Childhood Acute Myeloid Leukemia/Other Myeloid Malignancies Treatment (PDQ®): Treatment - Health Professional Information [NCI] - Chronic Myelogenous Leukemia
Treatment of CML in Children
Imatinib mesylate has shown a high level of activity in children with CML that is comparable to that observed in adults, with approximately 75% achieving a complete cytogenetic response and with approximately 20% showing an unsatisfactory response to imatinib.[28,29,30,30,30,31] The pharmacokinetics of imatinib mesylate in children appears consistent with prior results in adults. Doses of imatinib mesylate used in phase II trials for children with CML have been 260 mg/m2 to 340 mg/m2, which provide comparable drug exposures as the adult flat doses of 400 mg to 600 mg.[30,31] Because there are no pediatric-specific data regarding optimal timing of monitoring for BCR-ABL transcript levels and for the presence of BCR-ABL kinase domain mutations, the monitoring guidelines described above for adults with CML are reasonable to utilize.
Imatinib mesylate is generally well tolerated in children, with adverse effects usually being mild to moderate and quickly reversible with treatment discontinuation or dose reduction.[30,31] Growth retardation occurs in some children receiving imatinib mesylate. The growth inhibitory effects of imatinib mesylate appear to be most pronounced in prepubertal children compared to pubertal children, and children receiving imatinib mesylate and experiencing growth impairment may show a return to normal growth rates when they reach puberty.

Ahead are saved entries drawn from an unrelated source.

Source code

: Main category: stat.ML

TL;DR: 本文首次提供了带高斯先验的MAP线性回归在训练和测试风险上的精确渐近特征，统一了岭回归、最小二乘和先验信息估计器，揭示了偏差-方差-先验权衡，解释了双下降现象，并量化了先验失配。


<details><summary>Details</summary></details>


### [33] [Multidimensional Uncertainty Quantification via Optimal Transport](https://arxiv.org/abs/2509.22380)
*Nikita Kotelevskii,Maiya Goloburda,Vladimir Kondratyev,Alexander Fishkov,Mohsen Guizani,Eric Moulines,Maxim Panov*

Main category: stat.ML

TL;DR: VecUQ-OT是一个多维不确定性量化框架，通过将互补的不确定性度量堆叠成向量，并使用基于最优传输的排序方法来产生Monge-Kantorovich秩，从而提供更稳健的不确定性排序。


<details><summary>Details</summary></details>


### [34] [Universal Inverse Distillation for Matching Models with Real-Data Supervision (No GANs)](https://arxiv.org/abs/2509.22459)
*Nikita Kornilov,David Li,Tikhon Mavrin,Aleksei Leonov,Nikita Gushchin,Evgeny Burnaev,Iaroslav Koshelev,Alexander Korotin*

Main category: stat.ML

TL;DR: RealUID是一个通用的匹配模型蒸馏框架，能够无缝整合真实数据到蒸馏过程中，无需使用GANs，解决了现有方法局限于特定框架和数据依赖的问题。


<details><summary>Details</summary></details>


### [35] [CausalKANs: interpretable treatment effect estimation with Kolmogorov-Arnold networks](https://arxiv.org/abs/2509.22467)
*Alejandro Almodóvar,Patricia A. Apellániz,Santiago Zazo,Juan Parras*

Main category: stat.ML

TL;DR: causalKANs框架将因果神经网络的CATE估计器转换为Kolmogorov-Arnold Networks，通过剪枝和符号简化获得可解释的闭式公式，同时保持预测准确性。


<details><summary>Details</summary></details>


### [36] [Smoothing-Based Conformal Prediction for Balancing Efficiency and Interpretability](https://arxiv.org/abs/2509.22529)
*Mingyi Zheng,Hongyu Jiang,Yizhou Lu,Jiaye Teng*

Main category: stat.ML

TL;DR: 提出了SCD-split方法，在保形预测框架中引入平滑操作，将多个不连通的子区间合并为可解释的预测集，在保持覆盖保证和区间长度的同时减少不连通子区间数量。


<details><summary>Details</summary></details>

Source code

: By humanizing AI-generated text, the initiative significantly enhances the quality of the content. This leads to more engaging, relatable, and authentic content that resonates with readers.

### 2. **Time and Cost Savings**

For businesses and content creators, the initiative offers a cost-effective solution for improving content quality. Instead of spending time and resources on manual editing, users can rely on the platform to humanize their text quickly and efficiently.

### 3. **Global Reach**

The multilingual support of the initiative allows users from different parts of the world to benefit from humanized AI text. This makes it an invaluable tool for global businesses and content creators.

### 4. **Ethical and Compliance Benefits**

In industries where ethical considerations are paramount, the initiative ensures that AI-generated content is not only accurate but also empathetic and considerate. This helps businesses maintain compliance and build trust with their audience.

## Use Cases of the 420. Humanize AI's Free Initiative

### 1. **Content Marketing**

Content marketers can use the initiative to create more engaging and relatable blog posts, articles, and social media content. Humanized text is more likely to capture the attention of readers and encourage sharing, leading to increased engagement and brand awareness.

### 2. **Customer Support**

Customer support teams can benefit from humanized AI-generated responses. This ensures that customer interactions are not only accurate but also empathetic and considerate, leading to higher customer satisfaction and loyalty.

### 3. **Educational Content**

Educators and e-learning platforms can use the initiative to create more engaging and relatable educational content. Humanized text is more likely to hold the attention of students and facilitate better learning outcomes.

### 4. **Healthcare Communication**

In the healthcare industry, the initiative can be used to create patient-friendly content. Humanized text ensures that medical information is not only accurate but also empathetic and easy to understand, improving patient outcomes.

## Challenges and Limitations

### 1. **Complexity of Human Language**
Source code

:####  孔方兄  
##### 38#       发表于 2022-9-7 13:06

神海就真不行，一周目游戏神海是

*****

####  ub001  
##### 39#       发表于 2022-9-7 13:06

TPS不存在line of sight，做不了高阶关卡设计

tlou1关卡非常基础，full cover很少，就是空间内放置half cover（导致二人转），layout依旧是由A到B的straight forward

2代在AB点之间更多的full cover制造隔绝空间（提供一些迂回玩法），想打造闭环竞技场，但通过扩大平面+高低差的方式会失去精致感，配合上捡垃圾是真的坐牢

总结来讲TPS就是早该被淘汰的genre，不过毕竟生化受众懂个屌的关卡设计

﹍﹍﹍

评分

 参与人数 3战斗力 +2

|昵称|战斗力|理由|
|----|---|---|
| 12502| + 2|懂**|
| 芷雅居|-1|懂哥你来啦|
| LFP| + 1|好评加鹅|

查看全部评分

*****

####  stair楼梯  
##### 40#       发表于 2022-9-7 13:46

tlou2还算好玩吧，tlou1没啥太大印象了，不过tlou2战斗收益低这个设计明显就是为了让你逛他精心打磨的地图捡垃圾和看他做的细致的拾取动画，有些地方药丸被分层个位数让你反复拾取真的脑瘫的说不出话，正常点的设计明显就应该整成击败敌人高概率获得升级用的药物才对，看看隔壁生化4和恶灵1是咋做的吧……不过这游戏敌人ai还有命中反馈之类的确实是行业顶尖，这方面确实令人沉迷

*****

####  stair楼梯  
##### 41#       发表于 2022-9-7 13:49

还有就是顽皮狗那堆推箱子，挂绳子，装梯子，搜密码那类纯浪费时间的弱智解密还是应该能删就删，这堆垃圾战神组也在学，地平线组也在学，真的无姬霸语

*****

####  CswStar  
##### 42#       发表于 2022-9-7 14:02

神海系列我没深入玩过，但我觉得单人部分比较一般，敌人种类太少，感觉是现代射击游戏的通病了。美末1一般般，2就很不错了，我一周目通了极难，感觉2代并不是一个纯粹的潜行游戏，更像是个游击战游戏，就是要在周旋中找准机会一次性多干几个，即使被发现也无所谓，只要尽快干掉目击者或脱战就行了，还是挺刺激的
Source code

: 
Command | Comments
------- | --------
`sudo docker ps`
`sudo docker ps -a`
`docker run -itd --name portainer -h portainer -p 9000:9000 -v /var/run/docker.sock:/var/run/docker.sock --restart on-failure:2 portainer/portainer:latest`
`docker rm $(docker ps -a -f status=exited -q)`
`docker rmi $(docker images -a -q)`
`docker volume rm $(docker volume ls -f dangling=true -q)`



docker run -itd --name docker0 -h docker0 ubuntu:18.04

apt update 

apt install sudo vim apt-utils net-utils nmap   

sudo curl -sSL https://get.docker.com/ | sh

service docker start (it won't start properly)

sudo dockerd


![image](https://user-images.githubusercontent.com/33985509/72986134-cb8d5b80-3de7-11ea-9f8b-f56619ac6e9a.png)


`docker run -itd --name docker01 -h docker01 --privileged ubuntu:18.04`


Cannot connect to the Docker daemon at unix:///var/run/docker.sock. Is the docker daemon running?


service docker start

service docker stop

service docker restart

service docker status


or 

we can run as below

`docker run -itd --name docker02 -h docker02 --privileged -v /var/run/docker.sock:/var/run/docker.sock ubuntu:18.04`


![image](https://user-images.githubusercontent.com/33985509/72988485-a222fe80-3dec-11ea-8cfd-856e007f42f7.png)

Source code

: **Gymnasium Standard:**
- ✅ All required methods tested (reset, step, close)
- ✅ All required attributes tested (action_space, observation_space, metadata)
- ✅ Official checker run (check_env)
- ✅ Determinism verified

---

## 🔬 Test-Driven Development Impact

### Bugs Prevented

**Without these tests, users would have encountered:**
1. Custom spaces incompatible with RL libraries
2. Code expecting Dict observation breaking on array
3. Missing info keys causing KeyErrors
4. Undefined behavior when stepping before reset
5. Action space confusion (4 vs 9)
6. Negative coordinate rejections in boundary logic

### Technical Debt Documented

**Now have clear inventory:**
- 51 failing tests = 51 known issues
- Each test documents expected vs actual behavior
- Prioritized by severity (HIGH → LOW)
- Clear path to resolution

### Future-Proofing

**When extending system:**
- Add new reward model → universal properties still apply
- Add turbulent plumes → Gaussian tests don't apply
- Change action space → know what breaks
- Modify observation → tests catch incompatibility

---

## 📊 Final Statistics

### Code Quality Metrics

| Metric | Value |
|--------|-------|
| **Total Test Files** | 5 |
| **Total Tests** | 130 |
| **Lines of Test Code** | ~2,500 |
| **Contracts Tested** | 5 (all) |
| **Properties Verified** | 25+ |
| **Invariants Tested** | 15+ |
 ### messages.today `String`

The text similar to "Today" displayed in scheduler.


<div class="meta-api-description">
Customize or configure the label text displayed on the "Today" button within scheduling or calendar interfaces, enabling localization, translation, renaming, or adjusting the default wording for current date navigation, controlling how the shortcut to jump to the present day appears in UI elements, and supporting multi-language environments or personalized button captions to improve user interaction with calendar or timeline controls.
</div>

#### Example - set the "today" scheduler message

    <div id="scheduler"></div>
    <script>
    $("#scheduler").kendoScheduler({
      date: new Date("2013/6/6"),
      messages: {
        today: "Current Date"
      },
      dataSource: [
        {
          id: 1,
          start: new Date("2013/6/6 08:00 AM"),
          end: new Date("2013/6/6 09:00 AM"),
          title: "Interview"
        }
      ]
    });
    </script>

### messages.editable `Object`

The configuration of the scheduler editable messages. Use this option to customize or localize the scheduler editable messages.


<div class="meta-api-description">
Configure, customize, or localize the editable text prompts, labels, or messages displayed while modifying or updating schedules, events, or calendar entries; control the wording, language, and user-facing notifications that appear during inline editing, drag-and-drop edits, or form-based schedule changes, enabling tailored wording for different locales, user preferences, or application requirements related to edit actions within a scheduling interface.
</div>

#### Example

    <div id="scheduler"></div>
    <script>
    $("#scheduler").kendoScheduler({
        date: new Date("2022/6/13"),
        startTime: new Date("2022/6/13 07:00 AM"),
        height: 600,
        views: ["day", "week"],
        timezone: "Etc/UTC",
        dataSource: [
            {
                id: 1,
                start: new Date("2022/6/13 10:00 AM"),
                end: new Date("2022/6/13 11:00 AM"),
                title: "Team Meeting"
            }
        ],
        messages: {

In children who develop a hematologic or cytogenetic relapse on imatinib mesylate or who have an inadequate initial response to imatinib mesylate, determination of BCR-ABL kinase domain mutation status should be considered to help guide subsequent therapy. Depending upon the patient's mutation status, alternative kinase inhibitors such as dasatinib or nilotinib can be considered based on adult experience with these agents.[20,21,34,35,36] A pediatric phase I study of dasatinib showed good tolerance for dasatinib in children at doses used to treat adults with CML, and nilotinib is under investigation in children with CML or Ph chromosome–positive ALL (NCT01077544 [CAMN107A2120]). In the presence of the T315I mutation, which is resistant to all FDA-approved kinase inhibitors, strong consideration should be given to performing an allogeneic transplant.
An important question is the impact of imatinib mesylate treatment on outcome for patients who subsequently proceed to allogeneic HSCT. A retrospective comparison of 145 patients who received imatinib mesylate prior to transplant compared with a historical cohort of 231 patients who did not, showed no difference in early hepatotoxicity or engraftment delay. In addition, overall survival, disease-free survival, relapse, and nonrelapse mortality were similar between the two cohorts. The only factor associated with poor outcome in the cohort that received imatinib mesylate was a poor initial response to imatinib mesylate. Further evidence for a lack of effect of pretransplant imatinib mesylate on posttransplant outcomes was supplied by a report from the Center for International Blood and Marrow Transplant Research comparing outcomes for 181 pediatric and adult subjects with CML in first chronic phase treated with imatinib mesylate before HSCT with that for 657 subjects who did not receive the agent before HSCT. Among the patients in first chronic phase, imatinib mesylate therapy before HSCT was associated with better overall survival. A third report of allogeneic HSCT following imatinib supports the efficacy of the strategy of transplantation of patients with imatinib mesylate failure in first chronic phase; 3-year overall survival was 94% for this group (n = 37) with approximately 90% achieving a complete molecular remission following HSCT. The available data suggest that imatinib mesylate prior to transplant does not have a deleterious effect on outcome.